Now that we have estimated our model, we will likely want to create contrasts to examine brain activation to different conditions.

This procedure is identical to those introduced in our GLM tutorial.

Let's watch another video by Tor Wager to better understand contrasts at the first-level model stage.

```
YouTubeVideo('7MibM1ATai4')
```

Now, let's try making a simple contrast where we average only the regressors pertaining to motor. This is essentially summing all of the motor regressors. To take the mean we need to divide by the number of regressors.

```
print(smoothed.X.columns)
c1 = np.zeros(len(stats['beta']))
c1[[2,4,5,6]] = 1/4
print(c1)
motor = stats['beta'] * c1
motor.iplot()
```

Ok, now we can clearly see regions specifically involved in motor processing.

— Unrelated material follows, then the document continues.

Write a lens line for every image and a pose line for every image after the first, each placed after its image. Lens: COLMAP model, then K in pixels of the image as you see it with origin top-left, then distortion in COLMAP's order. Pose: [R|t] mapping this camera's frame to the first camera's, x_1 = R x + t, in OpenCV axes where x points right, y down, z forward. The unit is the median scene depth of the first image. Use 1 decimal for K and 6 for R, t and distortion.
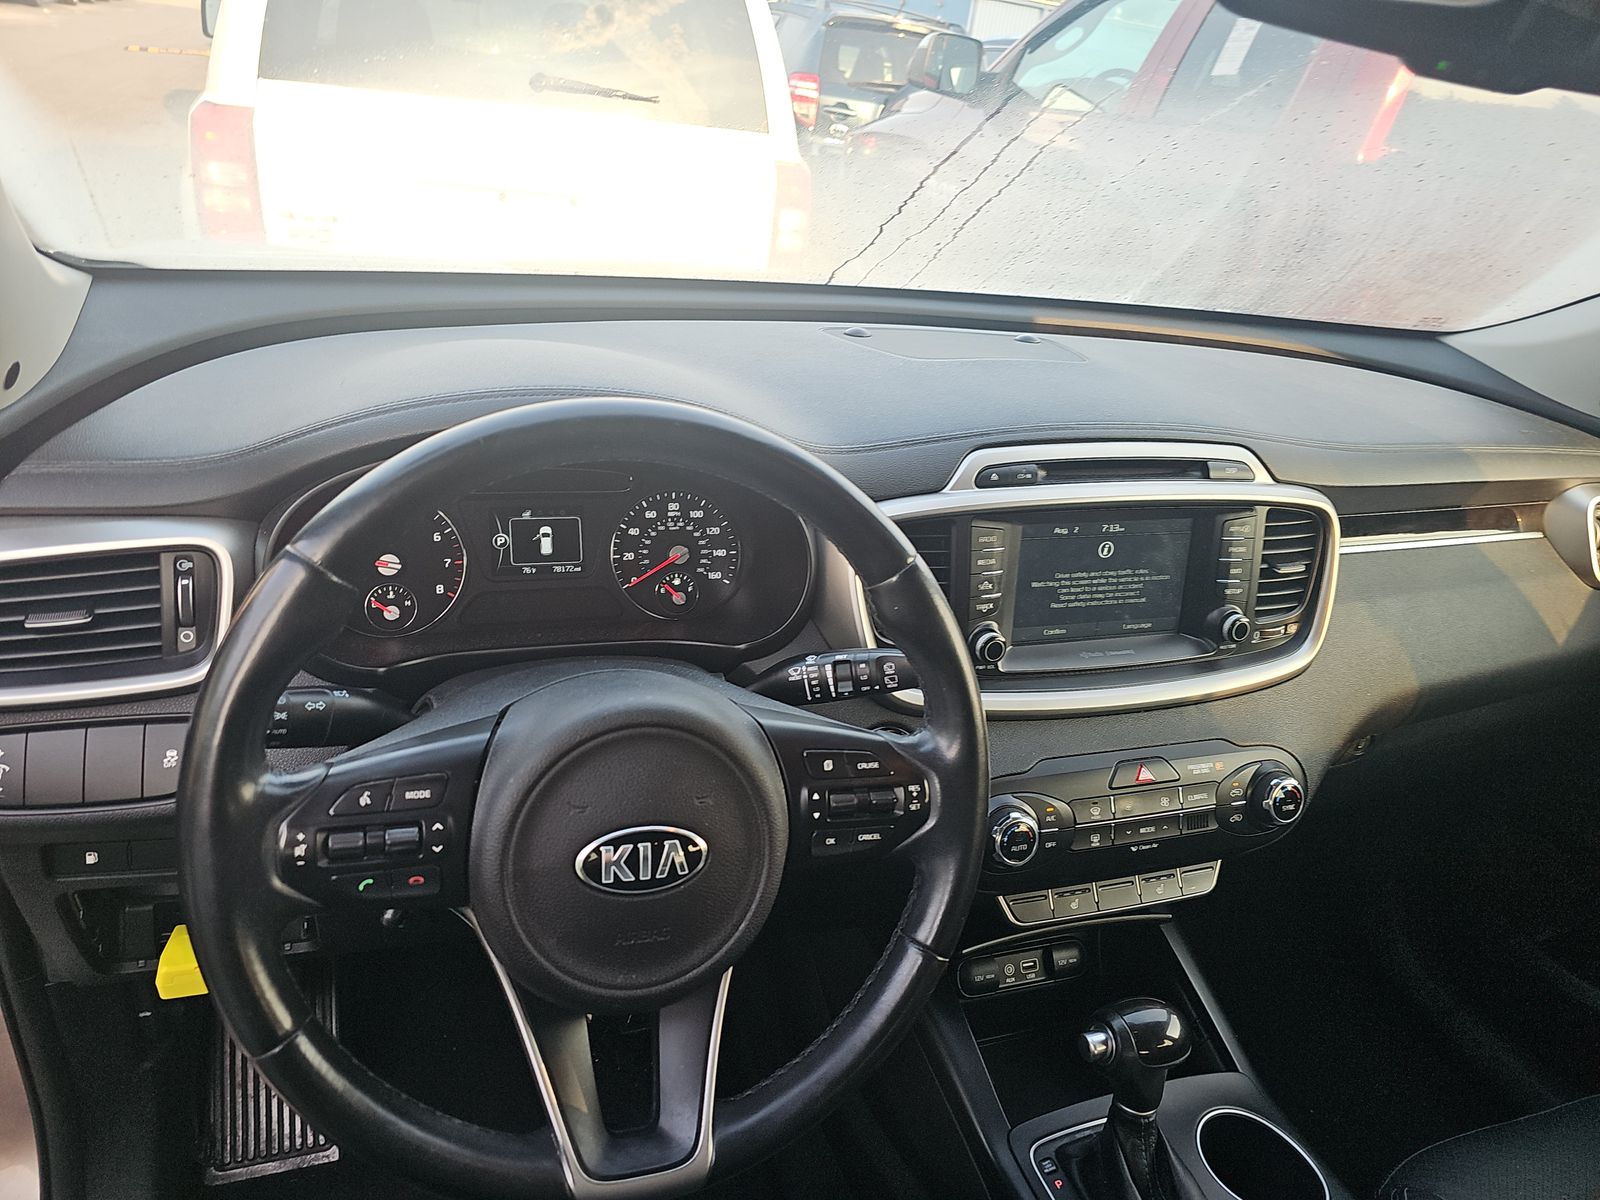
lens RADIAL K [[1002.5, 0, 846.7], [0, 1002.5, 598.8], [0, 0, 1]] dist [-0.021928, -0.001660]
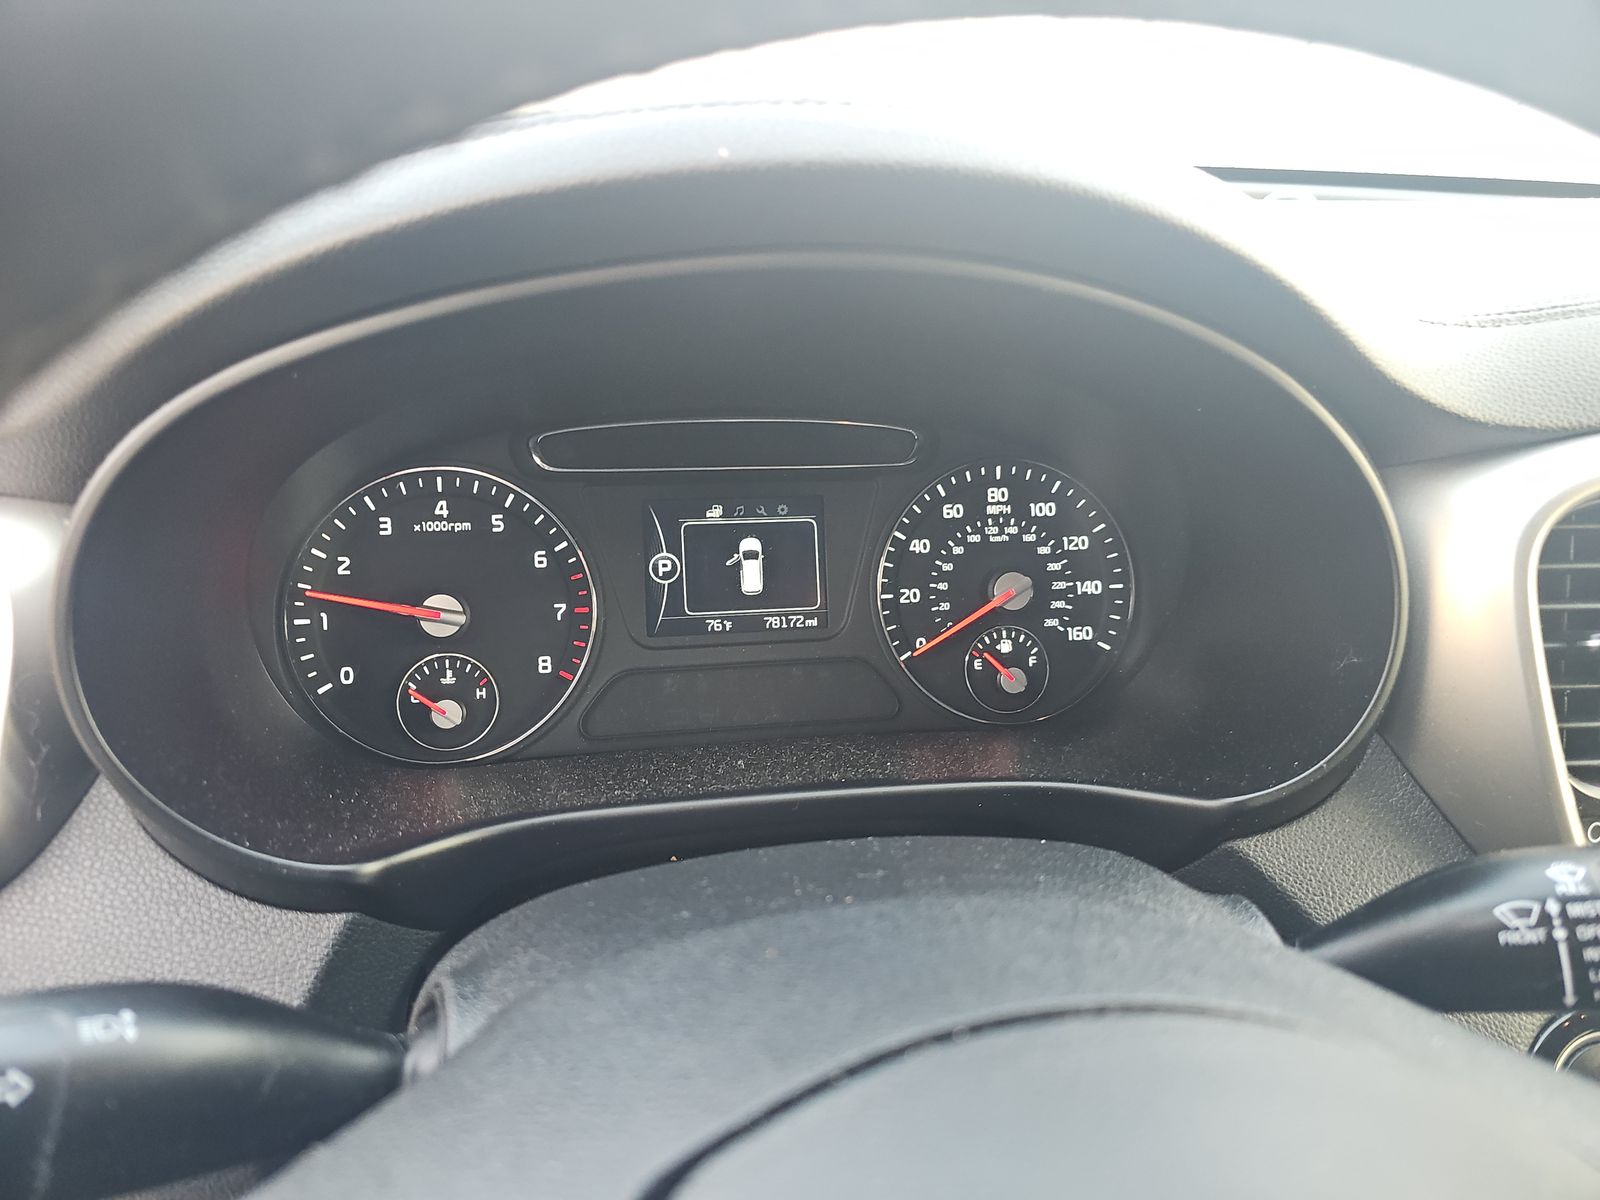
lens RADIAL K [[1002.9, 0, 791.2], [0, 1002.9, 598.8], [0, 0, 1]] dist [0.051652, -0.052570]
pose [[0.974543, -0.020778, -0.223234, -0.172351], [0.004382, 0.997271, -0.073692, -0.004793], [0.224156, 0.070838, 0.971975, 0.527313]]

Now let's see which regions are more active when making motor movements with our right hand compared to our left hand.

```
c_rvl = np.zeros(len(stats['beta']))
c_rvl[[2,4,5,6]] = [.5, .5, -.5, -.5]
motor_rvl = stats['beta'] * c_rvl
motor_rvl.iplot()
```

What do you see?

## 4. How are your results impacted by different smoothing kernels?

- Pick two different sized smoothing kernels and create two new brain images with each smoothing kernel
- Pick any contrast of interest to you and evaluate the impact of smoothing on the contrast.
- plot the results
- write the file to your output folder.